---------- Task data ----------
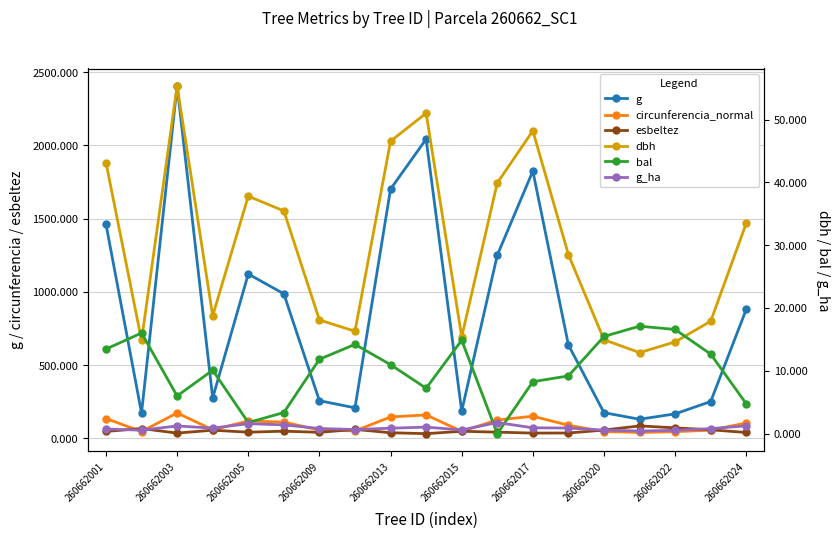

What is the value of the g_ha point at the 17th from the left?

0.5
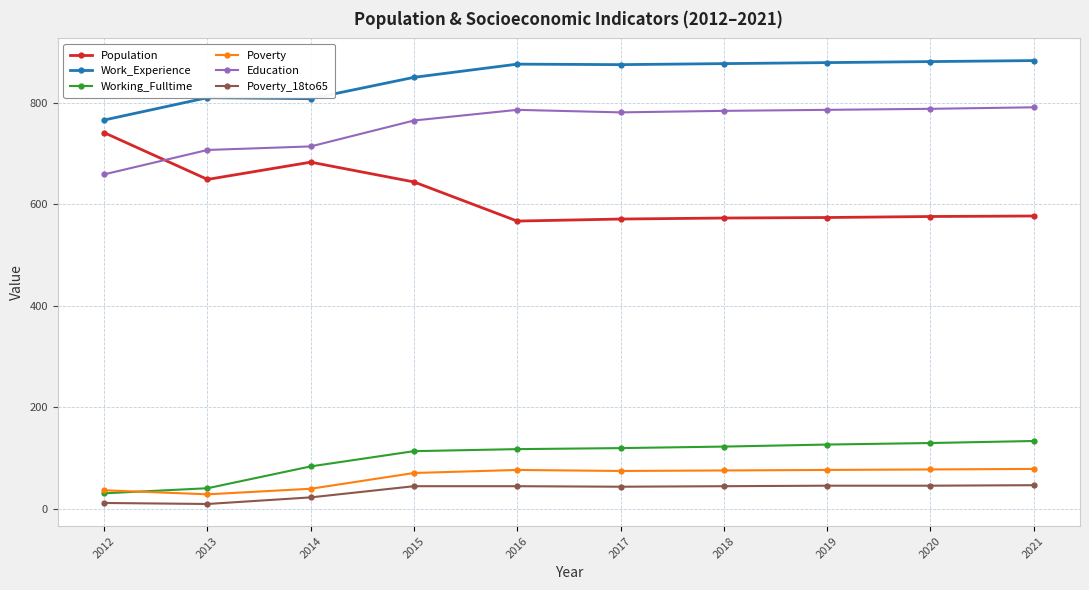

True or false: Poverty has more than 0 points higher than both neighbors.

True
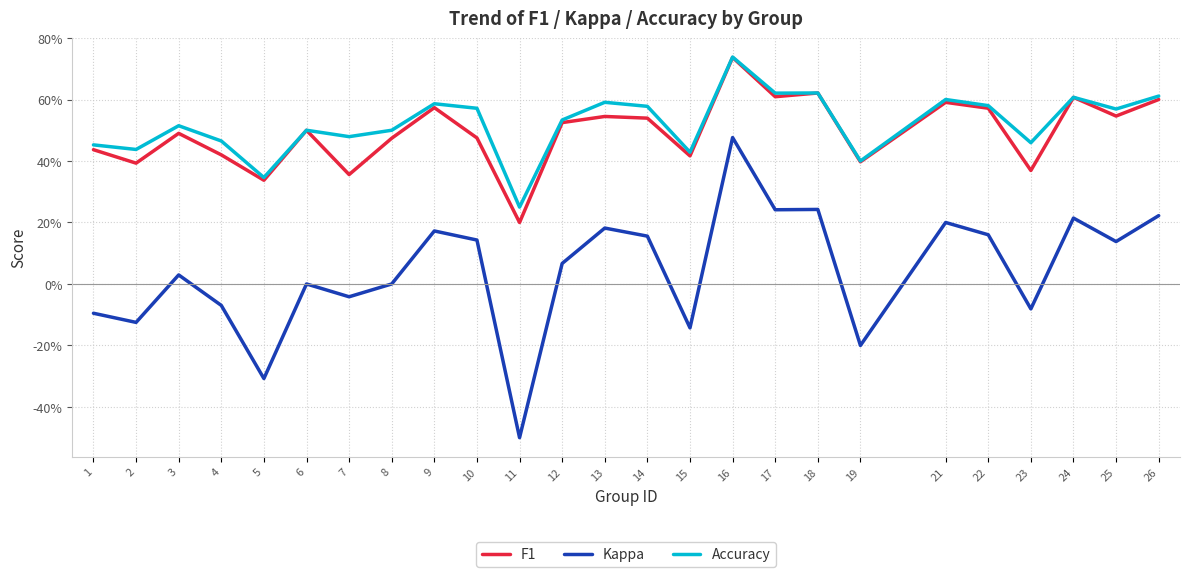

Which label corresponds to the largest value in the chart?

16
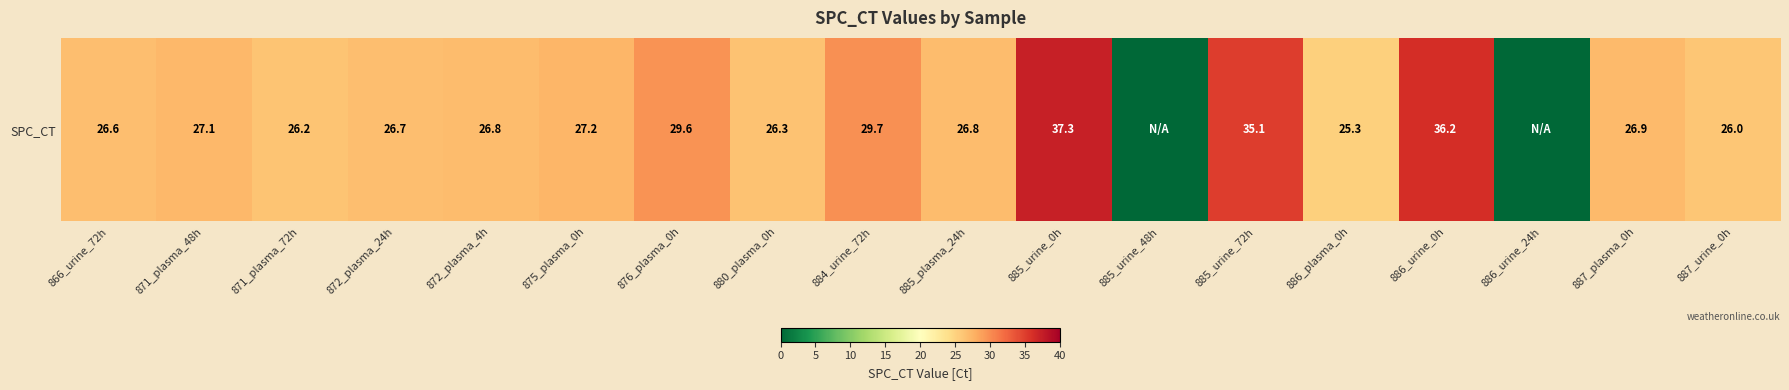

Which label corresponds to the largest value in the chart?

885_urine_0h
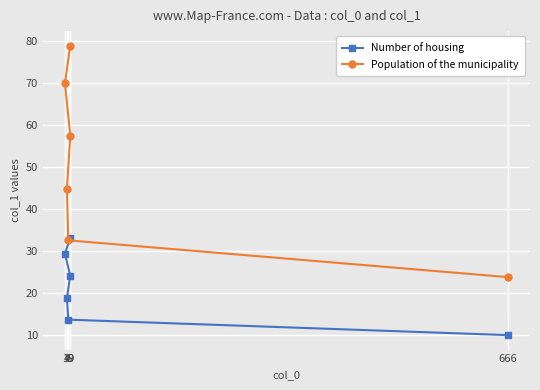

Reading right to left, transcribe all the data shown in this chart.

Number of housing: 33.2	29.4	24.2	18.8	13.7	10.0
Population of the municipality: 79.0	70.0	57.5	44.9	32.6	23.8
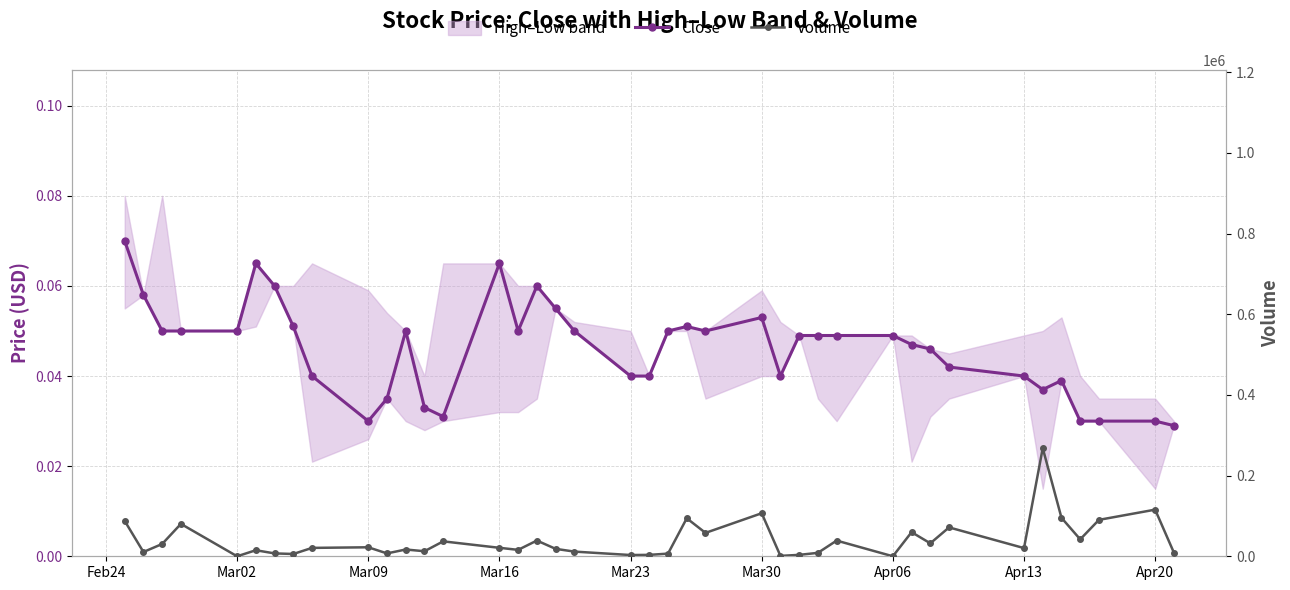

Does the chart have visible grid lines?

Yes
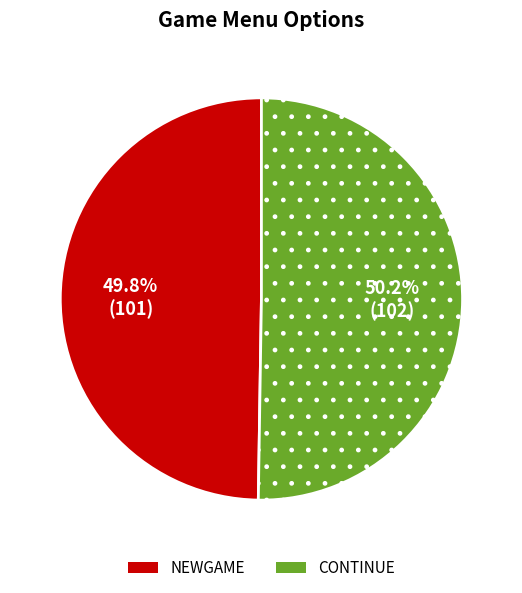

What percentage is the CONTINUE slice, to the nearest percent?

50%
----------
About this exercise → Can you rewrite all of the items above with "chart" swapped for "graph" and nothing else changed? Leave the pictures out of your answer.

Written answer →
What is the value of the g_ha point at the 17th from the left?

0.5

True or false: Poverty has more than 0 points higher than both neighbors.

True

Which label corresponds to the largest value in the graph?

16

Which label corresponds to the largest value in the graph?

885_urine_0h

Reading right to left, transcribe all the data shown in this graph.

Number of housing: 33.2	29.4	24.2	18.8	13.7	10.0
Population of the municipality: 79.0	70.0	57.5	44.9	32.6	23.8

Does the graph have visible grid lines?

Yes

What percentage is the CONTINUE slice, to the nearest percent?

50%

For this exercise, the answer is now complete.